## WHAT TO DO
Each line of the records below that contains "Original" needs to be copied.

Image and design file data
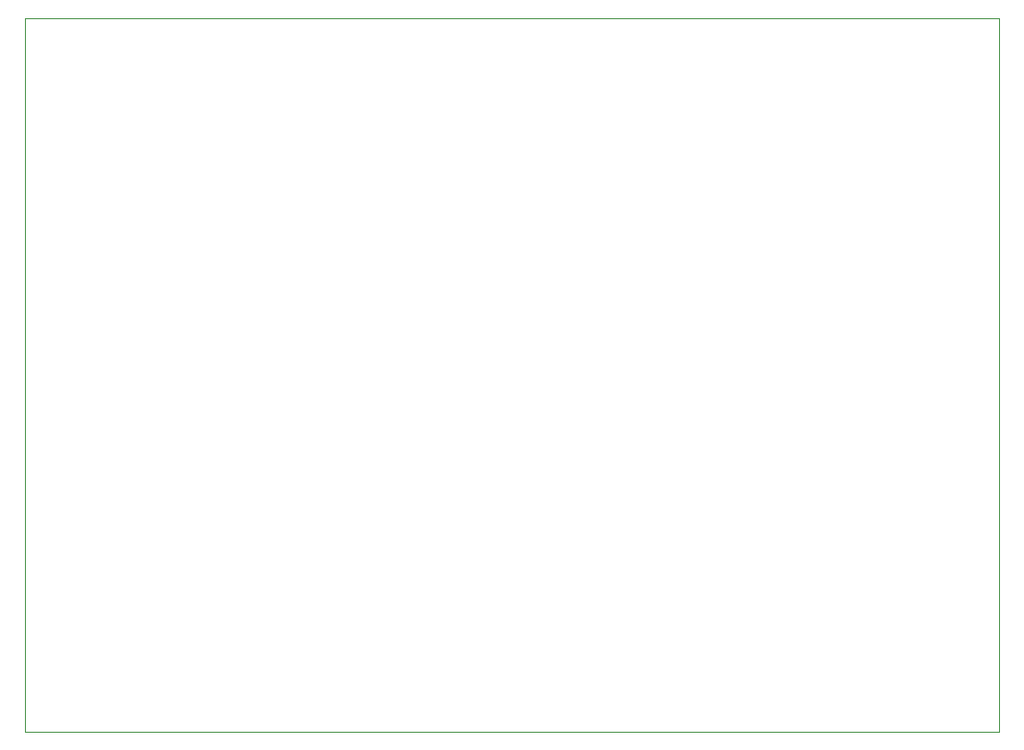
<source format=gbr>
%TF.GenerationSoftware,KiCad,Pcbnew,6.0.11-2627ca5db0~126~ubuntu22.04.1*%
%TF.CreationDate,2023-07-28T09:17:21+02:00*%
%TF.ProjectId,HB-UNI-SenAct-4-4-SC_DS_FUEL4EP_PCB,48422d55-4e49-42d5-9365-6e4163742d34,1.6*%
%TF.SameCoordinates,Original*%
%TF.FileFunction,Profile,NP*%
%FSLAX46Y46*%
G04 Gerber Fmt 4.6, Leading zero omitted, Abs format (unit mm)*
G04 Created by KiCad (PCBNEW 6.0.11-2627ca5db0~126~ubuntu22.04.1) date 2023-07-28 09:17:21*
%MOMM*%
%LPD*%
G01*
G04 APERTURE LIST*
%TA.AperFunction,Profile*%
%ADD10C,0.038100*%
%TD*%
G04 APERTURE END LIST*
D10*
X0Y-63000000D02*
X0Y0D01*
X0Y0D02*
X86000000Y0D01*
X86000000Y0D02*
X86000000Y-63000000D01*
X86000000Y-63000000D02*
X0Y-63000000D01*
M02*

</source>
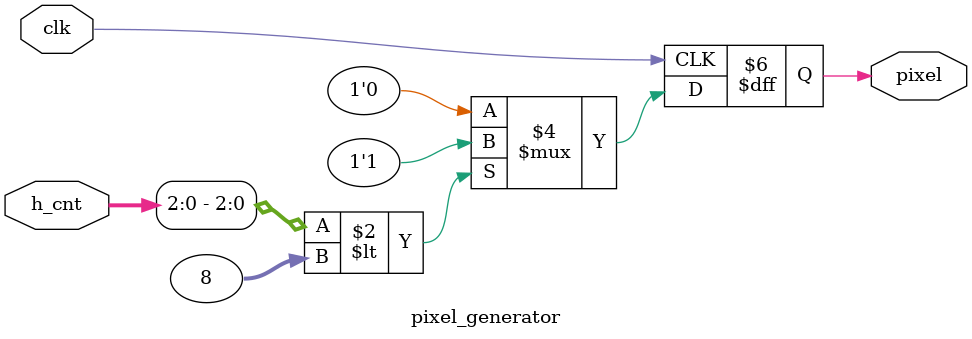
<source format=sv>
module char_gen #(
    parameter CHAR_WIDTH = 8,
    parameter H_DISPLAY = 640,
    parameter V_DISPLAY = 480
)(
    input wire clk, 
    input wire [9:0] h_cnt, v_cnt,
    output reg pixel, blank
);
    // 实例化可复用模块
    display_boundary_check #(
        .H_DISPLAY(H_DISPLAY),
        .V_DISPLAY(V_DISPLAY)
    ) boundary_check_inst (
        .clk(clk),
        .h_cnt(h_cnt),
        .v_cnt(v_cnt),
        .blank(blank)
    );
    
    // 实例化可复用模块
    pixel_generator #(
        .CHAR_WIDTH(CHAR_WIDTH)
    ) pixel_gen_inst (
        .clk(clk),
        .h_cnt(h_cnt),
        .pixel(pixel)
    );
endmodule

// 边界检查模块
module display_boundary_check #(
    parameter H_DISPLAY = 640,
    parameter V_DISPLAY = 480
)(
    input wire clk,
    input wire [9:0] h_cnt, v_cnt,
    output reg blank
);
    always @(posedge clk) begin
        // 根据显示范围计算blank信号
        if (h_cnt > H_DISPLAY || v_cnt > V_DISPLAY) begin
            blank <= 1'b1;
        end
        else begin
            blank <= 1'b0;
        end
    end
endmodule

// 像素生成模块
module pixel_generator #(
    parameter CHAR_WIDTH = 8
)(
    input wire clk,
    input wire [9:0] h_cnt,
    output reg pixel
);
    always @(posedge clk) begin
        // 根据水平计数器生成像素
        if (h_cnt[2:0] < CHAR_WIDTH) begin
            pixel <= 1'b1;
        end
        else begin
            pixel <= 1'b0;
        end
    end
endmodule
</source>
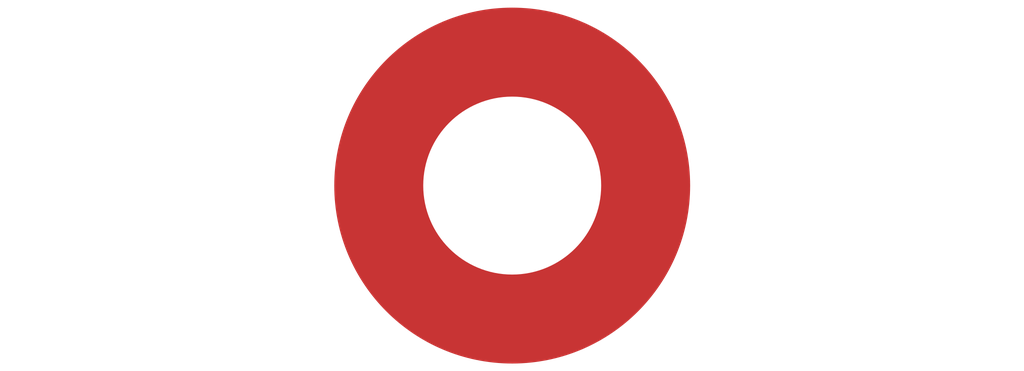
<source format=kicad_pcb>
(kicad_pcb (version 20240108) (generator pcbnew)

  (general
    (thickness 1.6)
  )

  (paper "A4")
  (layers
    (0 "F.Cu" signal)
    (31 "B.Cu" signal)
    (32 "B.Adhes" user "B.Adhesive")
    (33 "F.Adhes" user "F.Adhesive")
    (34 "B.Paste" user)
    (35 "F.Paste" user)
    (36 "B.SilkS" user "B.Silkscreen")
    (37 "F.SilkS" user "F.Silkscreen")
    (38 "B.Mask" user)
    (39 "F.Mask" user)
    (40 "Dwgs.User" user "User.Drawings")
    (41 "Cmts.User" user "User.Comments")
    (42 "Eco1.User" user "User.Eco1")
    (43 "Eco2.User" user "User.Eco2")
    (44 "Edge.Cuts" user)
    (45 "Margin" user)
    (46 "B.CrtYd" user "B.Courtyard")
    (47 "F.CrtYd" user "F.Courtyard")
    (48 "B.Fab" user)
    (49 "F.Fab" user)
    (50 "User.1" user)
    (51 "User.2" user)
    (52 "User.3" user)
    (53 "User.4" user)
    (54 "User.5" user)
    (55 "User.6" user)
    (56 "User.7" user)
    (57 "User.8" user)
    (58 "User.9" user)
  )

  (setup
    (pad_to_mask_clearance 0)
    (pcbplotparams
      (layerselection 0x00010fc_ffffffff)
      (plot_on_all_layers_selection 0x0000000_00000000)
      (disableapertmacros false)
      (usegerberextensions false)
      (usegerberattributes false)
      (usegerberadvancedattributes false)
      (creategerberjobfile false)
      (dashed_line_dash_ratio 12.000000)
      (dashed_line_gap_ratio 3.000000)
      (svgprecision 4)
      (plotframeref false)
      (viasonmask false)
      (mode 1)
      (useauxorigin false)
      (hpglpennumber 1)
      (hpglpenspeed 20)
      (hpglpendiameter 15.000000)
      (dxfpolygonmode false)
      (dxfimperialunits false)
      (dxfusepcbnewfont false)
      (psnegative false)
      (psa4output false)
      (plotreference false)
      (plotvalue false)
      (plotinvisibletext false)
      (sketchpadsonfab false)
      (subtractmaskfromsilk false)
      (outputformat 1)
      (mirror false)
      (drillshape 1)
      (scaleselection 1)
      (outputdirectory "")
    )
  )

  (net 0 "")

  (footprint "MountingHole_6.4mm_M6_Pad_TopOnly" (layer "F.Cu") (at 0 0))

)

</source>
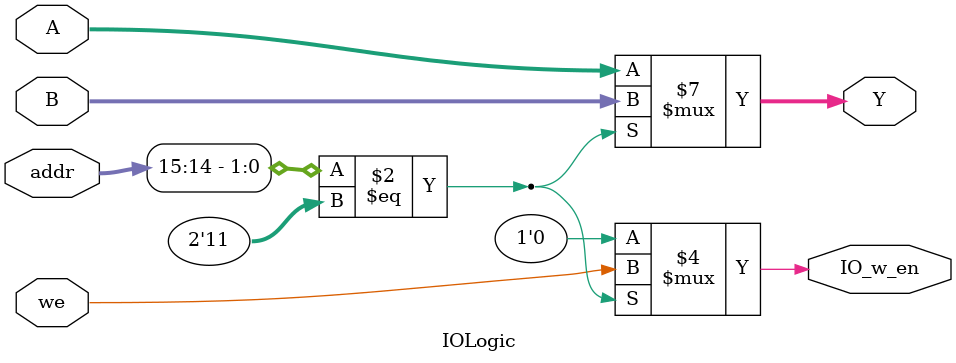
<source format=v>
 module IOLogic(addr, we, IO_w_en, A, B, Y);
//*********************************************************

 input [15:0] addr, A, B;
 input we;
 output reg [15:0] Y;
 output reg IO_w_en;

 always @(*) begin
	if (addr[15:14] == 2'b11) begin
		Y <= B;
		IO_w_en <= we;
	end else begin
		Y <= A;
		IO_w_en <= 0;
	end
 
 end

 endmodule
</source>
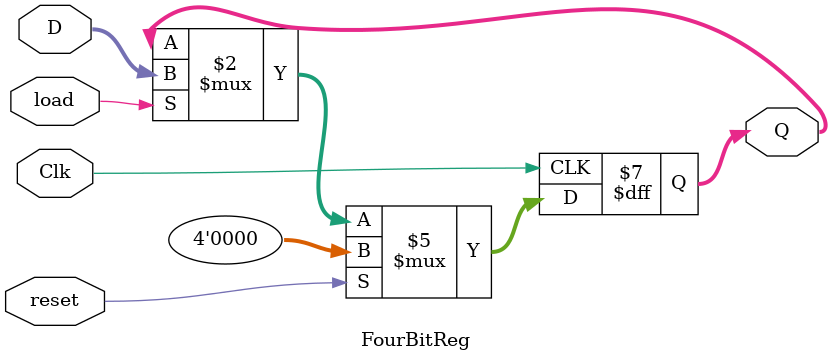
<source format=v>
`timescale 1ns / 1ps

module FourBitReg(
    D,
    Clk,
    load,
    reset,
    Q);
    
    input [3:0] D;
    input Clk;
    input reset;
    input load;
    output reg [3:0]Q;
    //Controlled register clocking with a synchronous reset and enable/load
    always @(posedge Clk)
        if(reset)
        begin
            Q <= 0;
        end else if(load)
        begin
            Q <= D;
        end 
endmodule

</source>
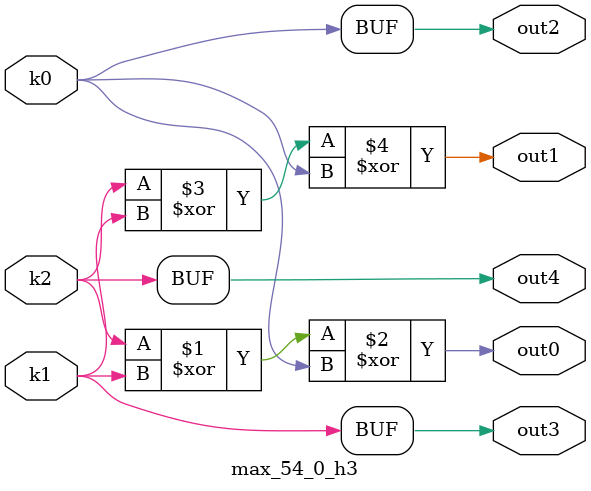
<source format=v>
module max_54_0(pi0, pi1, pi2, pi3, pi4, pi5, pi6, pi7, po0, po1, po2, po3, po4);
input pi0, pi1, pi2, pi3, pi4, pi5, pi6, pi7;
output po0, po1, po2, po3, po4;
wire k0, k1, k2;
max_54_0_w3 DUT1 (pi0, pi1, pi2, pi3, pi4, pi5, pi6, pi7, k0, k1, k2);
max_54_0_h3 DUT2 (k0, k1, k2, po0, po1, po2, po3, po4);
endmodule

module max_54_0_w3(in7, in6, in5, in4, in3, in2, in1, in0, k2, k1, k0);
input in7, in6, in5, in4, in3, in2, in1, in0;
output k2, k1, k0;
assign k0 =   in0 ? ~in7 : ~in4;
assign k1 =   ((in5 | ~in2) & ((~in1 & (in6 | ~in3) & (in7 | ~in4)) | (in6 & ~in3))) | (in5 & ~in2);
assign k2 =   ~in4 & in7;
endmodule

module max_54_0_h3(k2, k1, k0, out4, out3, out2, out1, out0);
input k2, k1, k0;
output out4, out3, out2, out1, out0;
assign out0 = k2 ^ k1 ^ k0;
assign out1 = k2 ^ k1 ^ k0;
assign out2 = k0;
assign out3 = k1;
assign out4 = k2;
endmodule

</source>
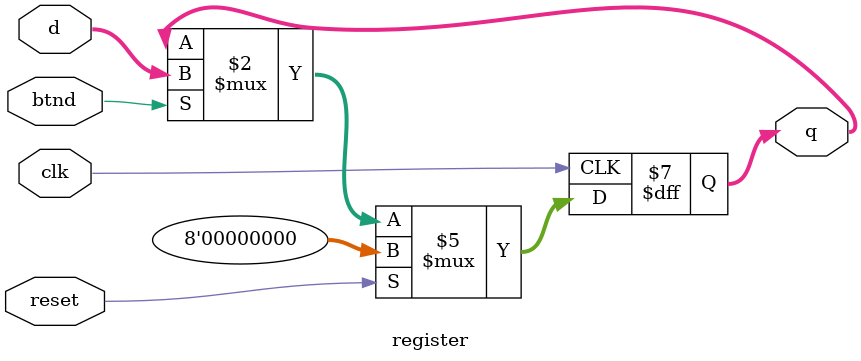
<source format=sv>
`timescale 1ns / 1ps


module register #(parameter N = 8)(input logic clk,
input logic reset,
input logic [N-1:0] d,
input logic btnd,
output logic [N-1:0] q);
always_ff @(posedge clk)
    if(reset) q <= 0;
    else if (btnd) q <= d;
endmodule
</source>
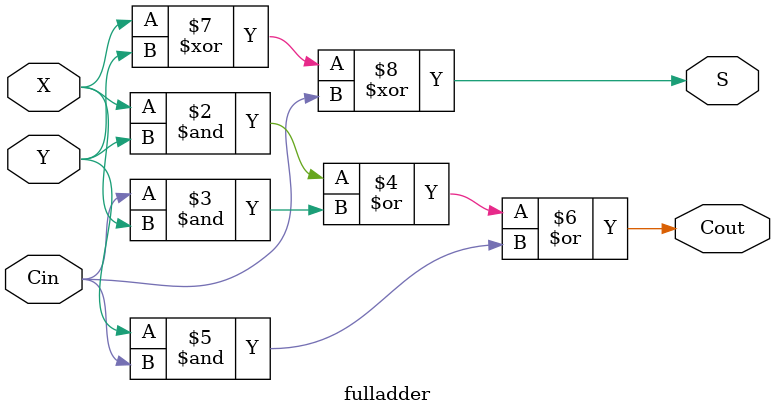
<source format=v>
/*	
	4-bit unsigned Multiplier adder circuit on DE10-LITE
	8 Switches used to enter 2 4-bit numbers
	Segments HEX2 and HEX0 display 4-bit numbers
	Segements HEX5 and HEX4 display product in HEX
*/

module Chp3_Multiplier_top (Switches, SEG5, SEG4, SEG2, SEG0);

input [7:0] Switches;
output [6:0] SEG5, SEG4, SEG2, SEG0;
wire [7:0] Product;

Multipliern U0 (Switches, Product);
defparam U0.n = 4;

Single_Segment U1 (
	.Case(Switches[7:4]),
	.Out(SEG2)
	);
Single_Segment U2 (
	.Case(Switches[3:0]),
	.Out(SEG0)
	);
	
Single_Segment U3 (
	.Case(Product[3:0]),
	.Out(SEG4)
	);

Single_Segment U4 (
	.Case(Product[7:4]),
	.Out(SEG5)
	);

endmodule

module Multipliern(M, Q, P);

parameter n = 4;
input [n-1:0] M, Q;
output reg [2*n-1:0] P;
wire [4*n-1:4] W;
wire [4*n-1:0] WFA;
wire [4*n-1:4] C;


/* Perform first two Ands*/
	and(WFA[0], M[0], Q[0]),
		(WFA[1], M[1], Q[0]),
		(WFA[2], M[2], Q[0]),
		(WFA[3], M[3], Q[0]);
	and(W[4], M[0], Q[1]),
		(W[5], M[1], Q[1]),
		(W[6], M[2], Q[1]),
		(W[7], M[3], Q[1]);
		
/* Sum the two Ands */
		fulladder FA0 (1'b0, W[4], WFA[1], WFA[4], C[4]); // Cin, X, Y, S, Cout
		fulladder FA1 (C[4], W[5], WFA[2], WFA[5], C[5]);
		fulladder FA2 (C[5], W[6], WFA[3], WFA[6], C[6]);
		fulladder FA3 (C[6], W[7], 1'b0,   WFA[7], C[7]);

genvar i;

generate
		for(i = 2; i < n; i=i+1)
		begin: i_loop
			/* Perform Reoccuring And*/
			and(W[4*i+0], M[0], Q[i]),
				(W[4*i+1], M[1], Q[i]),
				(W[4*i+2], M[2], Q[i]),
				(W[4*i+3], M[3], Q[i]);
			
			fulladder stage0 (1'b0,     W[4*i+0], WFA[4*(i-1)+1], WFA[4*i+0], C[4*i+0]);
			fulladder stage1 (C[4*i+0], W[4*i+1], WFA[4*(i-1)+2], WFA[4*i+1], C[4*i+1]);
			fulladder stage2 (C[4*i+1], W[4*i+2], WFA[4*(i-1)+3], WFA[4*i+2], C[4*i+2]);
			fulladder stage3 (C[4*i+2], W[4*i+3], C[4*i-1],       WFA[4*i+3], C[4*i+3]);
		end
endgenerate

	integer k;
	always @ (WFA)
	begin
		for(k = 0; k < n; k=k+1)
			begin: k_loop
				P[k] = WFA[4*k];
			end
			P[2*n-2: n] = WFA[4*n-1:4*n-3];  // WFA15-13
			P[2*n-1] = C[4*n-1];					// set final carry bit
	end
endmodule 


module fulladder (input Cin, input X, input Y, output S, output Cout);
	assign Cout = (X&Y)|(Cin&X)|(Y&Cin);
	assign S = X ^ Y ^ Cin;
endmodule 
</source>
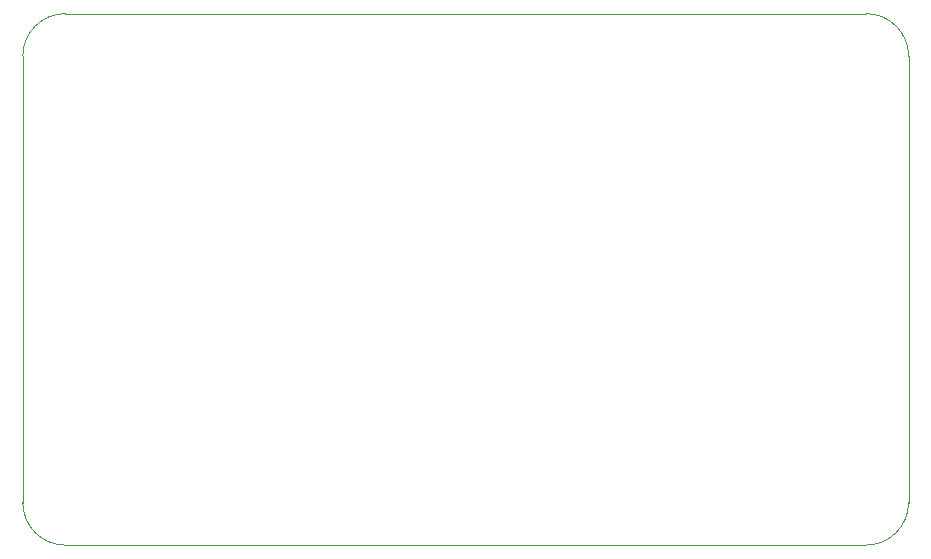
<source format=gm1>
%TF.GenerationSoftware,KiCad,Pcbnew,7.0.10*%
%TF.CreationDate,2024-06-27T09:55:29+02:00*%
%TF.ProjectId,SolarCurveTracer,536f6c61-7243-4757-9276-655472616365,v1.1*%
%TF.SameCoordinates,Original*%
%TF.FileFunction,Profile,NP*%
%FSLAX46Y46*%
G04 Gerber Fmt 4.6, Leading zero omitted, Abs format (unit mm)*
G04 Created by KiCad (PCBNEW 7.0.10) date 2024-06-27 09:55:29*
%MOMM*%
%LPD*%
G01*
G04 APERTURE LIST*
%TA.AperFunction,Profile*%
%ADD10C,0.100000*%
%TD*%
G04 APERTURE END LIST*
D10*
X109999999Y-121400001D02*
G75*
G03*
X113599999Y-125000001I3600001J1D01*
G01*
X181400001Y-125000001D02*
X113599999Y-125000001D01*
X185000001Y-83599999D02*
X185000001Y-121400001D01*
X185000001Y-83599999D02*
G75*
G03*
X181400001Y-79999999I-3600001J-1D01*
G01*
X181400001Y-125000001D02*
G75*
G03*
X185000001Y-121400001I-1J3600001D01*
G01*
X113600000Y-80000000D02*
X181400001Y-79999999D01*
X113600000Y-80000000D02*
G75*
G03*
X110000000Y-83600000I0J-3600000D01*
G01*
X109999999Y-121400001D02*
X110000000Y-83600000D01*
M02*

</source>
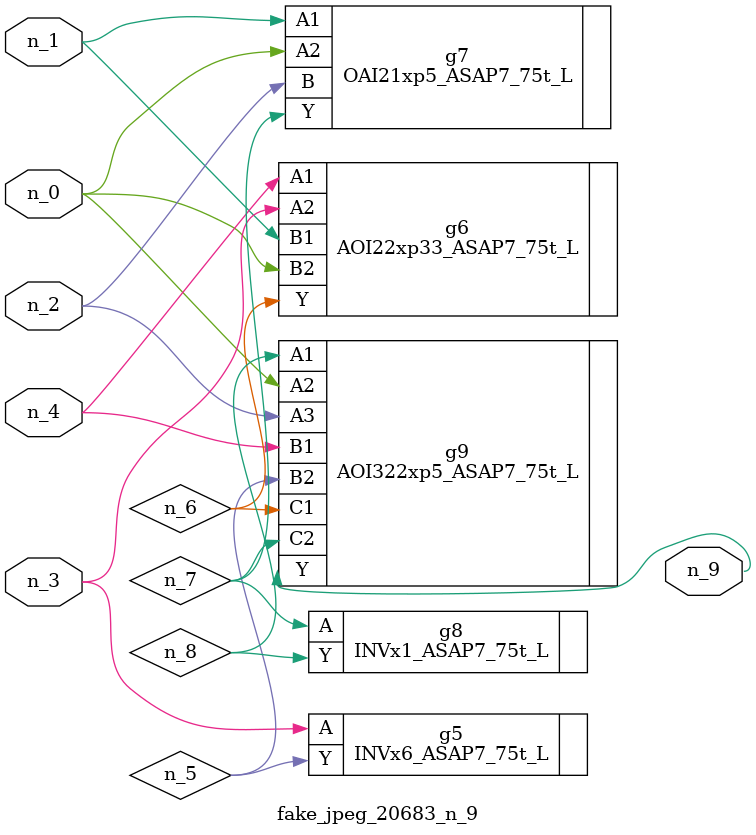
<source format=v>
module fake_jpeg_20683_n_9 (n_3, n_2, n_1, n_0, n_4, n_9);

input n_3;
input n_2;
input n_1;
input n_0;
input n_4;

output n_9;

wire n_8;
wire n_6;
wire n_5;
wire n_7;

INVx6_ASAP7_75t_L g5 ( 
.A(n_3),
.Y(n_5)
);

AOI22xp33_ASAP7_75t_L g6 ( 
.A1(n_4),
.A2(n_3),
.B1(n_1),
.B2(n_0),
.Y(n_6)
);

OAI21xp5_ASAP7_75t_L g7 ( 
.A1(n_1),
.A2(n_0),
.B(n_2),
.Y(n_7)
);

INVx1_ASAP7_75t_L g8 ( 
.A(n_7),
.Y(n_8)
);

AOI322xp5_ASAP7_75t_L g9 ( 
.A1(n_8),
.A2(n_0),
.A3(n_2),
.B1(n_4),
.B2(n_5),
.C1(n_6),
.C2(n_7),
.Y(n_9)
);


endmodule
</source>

## OUTPUT FOR THIS TASK
%TF.SameCoordinates,Original*%
%TF.SameCoordinates,Original*%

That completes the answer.